EXCLUSIVE: Google Snaps Up Network-on-Chip Startup Provino

New technology promises faster, more efficient processors for AI

2 min read
photo illustration chip with Google logo on it
Illustration: Getty Images

Google has quietly acquired Provino Technologies, a start-up developing network-on-chip (NoC) systems for machine learning, an IEEE Spectrum investigation has discovered.

The latest processors for AI applications are home to thousands—or even hundreds of thousands—of cores, each of which needs to move vast swathes of data.

NoC technologies could accelerate communications on such “many-core” chips by replacing traditional buses and direct wires with an architecture familiar from large computer networks and the Internet, based on routers directing packets of data.

“Technology for communication simply hasn’t improved in the same way as that for computation,” says Md Farhadur Reza, assistant professor of Computer Science at the University of Central Missouri. “NoC’s decentralized architecture can have applications running multiple tasks in parallel and communicating with each other at the same time. And that means performance will improve, throughput will improve, and your wires will be shorter.”

Ex-Apple engineer Shailendra Desai founded Provino in 2015 to provide a platform called iFabric for developing NoC chips. The start-up was based in Silicon Valley with a second office in Ahmedabad, India.

In 2018, Provino raised $8 million in a Series A funding round led by Dell Technologies Capital, the investment arm of the computing multinational. At the time, the company identified chip development for “machine learning/artificial intelligence, consumer and automotive applications” as its focus.

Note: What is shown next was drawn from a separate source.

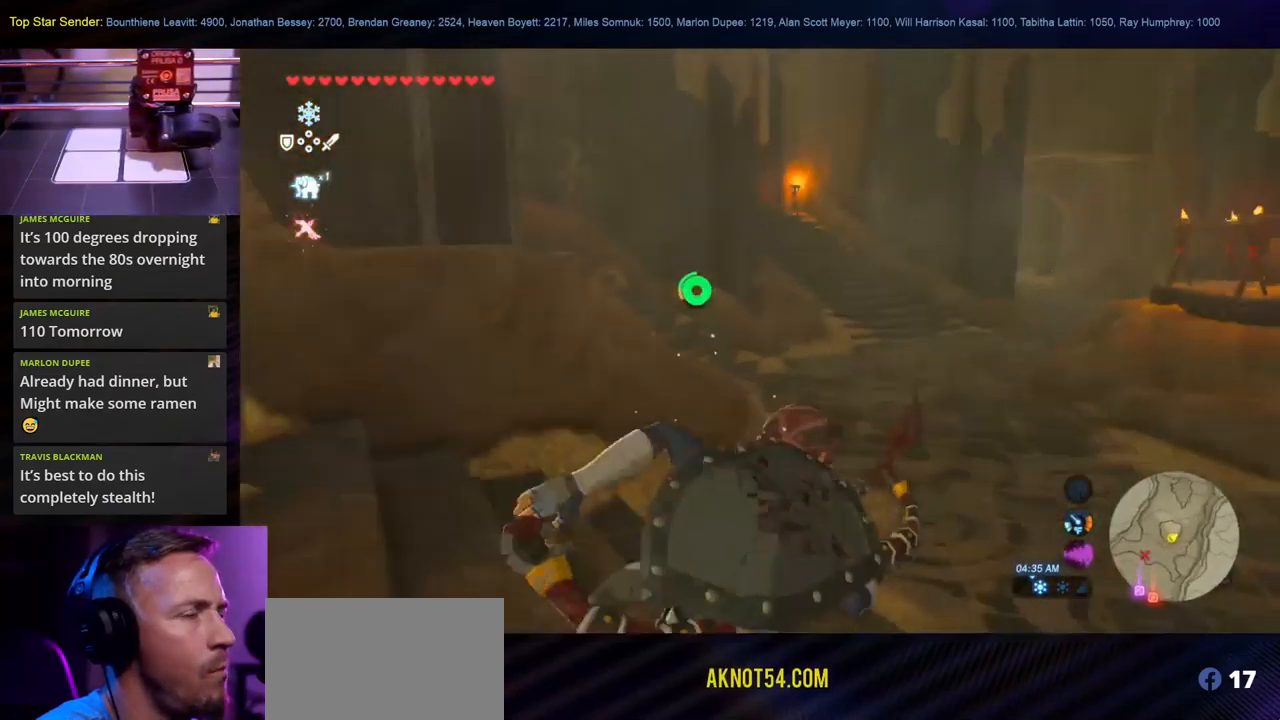
{"buttons": [], "left_stick": "up-right", "right_stick": "up-left", "events": [[283, "B", "up"], [417, "right_stick", "up-left"]]}
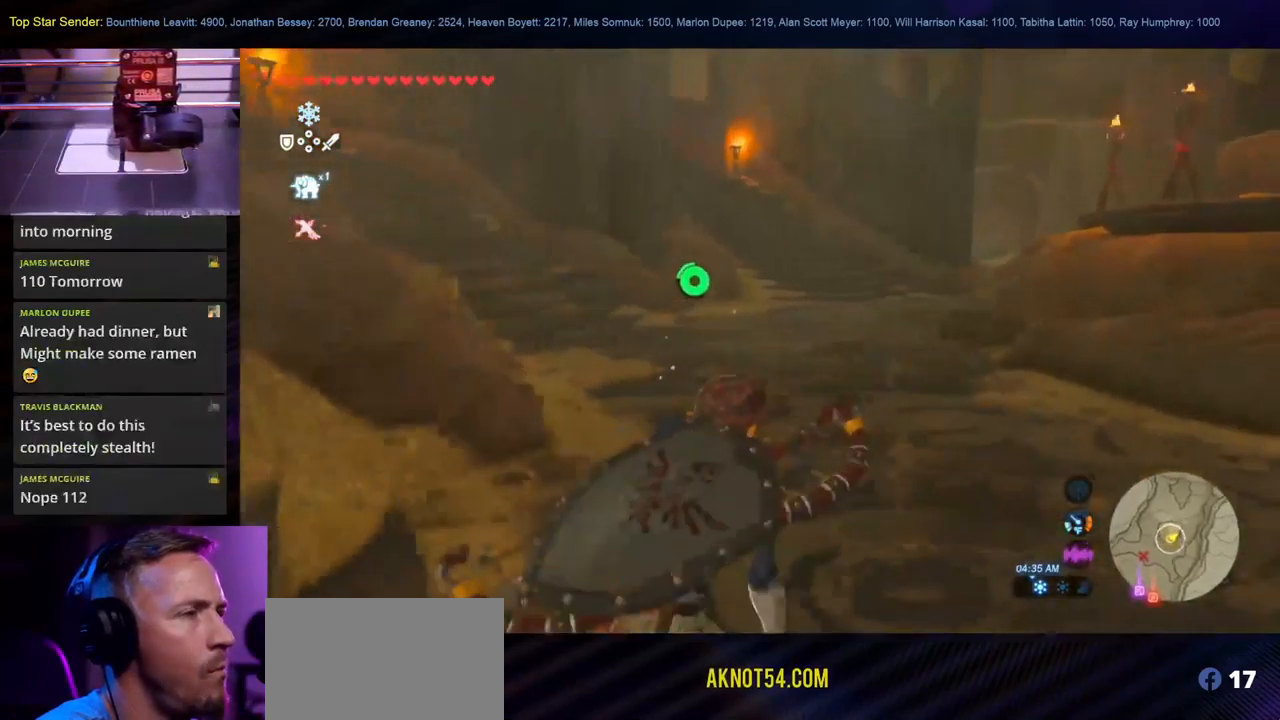
{"buttons": [], "left_stick": "up-right", "right_stick": "center", "events": [[383, "right_stick", "center"]]}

“Provino’s technology has a fresh approach to system-on-chip design, addressing the challenging requirements of next generation chip design in the burgeoning artificial intelligence and machine learning markets,” wrote Daniel Docter, Managing Director of Dell Technologies Capital at the time.

Not only are NoC architectures faster and less prone to data bottlenecks than traditional chips, they are also inherently scalable, reconfigurable and fault tolerant. “There are multiple paths between the two nodes, so even if one link is down, you can still route a packet another way,” says Reza. “This makes it the most efficient architecture for neural networks.”

Neural networks are famously computationally intensive, particularly during training runs that rely on frequent communications between the “neurons” and memory.

Google started developing its own application-specific integrated circuits (ASICs) for neural networks in 2015. The hardware, called tensor processing units (or TPUs), are deployed within Google’s data centers to power AI products like Translate, Photos, Search, Assistant, and Gmail.

The precise specifications of Google’s TPUs are unknown, although some Google researchers have been studying NoC technologies for years.

In early February, Google bought 20 patents and patent applications for NoC communications and power control from Provino, for an undisclosed sum. This appears to be Provino’s entire portfolio of intellectual property.

At around the same time, the company shuttered its website, and many of its engineers in India now describe themselves as working for Google.

While neither Desai nor Provino responded to requests for comment, Google later confirmed to Spectrum that it had bought Provino. It provided no further details on the acquisition, but the purchase could signal a move within Google to adopt NoC technologies.

A wholesale transition to NoC is unlikely to happen overnight, says Reza: “There are still a lot of challenges from the architectural and the algorithmic point of view. Routing is at the heart of NoC and there are many questions about how to design the routers, the algorithms they use, their buffers and the capacity of the links.”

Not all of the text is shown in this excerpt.